--- Supplied data Enclosed Below ---
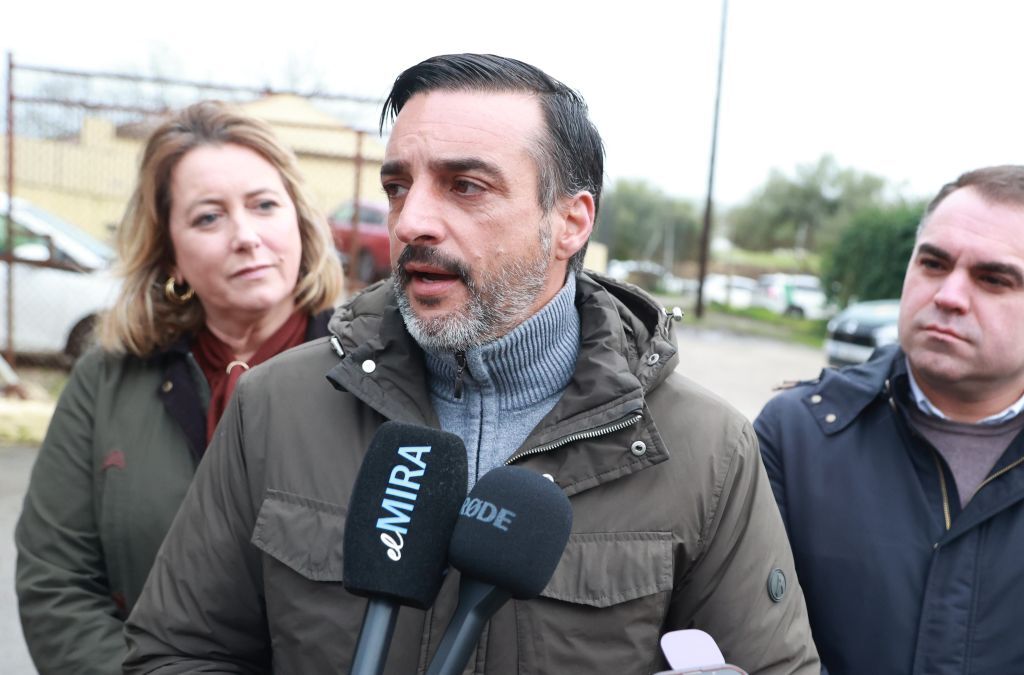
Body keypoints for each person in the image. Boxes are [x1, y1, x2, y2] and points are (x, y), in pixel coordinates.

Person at [123, 54, 820, 674]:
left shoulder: (707, 449)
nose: (410, 222)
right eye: (398, 186)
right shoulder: (276, 404)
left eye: (465, 186)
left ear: (571, 221)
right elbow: (177, 651)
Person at [757, 165, 1024, 674]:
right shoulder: (795, 436)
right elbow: (745, 642)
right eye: (933, 263)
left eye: (993, 279)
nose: (949, 295)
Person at [14, 101, 344, 674]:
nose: (246, 236)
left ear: (299, 220)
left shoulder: (370, 372)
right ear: (171, 255)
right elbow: (55, 582)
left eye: (264, 205)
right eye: (208, 218)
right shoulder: (107, 378)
--- End of Enclosed Supplied data ---
How to complete this task =
All lines in the listing above with the string "elbow" should be returned.

Task response =
right elbow: (177, 651)
right elbow: (745, 642)
right elbow: (55, 582)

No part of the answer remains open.